2.Prefer LoPro Copper Foil
Conductor and Ground Plate Copper foil surface roughness is also an important factor affecting the insertion loss of microstrip lines. The smoother the surface of the copper foil, the lower the conductor loss. RO4350B provides two types of copper cladding, electrolysable copper foil (ED) and low roughness inversion processed copper foil (LoPro), of which the surface roughness of the ED copper foil is around 3um, while the LoPro copper foil can reach 0.4um, so it can effectively reduce the conductor loss. Figure 2 shows the microstrip line insertion loss comparison of these two types of copper cladding with dielectric substrate thickness of 0.1 mm. It can be seen from the figure that the insertion loss of microstrip line of LoPro copper cladding is 40% smaller than that of ED copper cladding at 24 GHz. The insertion loss comparison of electrolytic copper and inverted copper is shown below:
3.Reasonable choice of surface treatment process
Surface treatment process is also one of the factors affecting conductor loss. There are four common surface treatment processes, which are divided into immersion silver, immersion gold (no nickel gold), nickel gold (nickel 3-5um, gold 2.54-7.62um) and immersion tin. Table 2 gives the electrical parameters of these metals, of which nickel is a ferromagnetic material, its magnetic permittivity of 600, according to the skinning depth formula, the skinning depth of nickel is one order of magnitude smaller than that of other metals, so the surface resistance of nickel is dozens of times greater than that of other metals, resulting in nickel-gold process of the conductor loss is much greater than that of other processes. Figure 3 compares the insertion loss of bare copper, immersed silver and nickel-gold surface treatment processes, with a substrate thickness of 20 mil. As can be seen in the figure, the insertion loss of immersed silver and bare copper is about the same, but the insertion loss of the nickel-gold surface-treated microstrip line is 4 dB/m (10 GHz) larger, and it can be predicted that this difference will be even larger at 24 GHz. The conductivity, magnetic permittivity and skinning depth of the different metals are shown in the graph comparing the insertion loss of the NiAu process with bare copper:
Rogers RO4350B high-frequency board is an ideal material for high-frequency microstrip line and array antenna design due to its excellent dielectric properties and good process compatibility. Its low insertion loss at 24GHz operating frequency is attributed to rational material selection, copper foil surface treatment and refined process optimisation. By carefully selecting the plate thickness, adopting low roughness LoPro copper foil and reasonable surface treatment process, the conductor loss and overall insertion loss can be effectively reduced to enhance the transmission performance of microstrip lines.

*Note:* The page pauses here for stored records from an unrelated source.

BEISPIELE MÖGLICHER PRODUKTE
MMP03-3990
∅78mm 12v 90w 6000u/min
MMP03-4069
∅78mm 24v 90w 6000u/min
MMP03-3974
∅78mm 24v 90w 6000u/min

This paper systematically analyses the various loss mechanisms of microstrip lines, combines simulation and actual data, and clarifies the laws of medium and conductor loss variation with frequency and their influencing factors. These research results not only provide a theoretical basis for the design of high-frequency microstrip lines, but also lay a solid foundation for the realisation of high-performance low-loss RF devices. Especially in the application scenario of 24 GHz and below, the cost advantage and performance of RO4350B sheet ensure its prospect of wide application in industry.
In the future, with the continuous development of RF technology, the in-depth study of microstrip line insertion loss and the continuous improvement of the material process will further promote the performance enhancement and cost optimisation of high-frequency circuit design. Rogers RO4350B high-frequency board, as a stable and efficient substrate, will play an important role in more high-frequency communication and radar systems, helping to achieve higher speed and more reliable wireless transmission!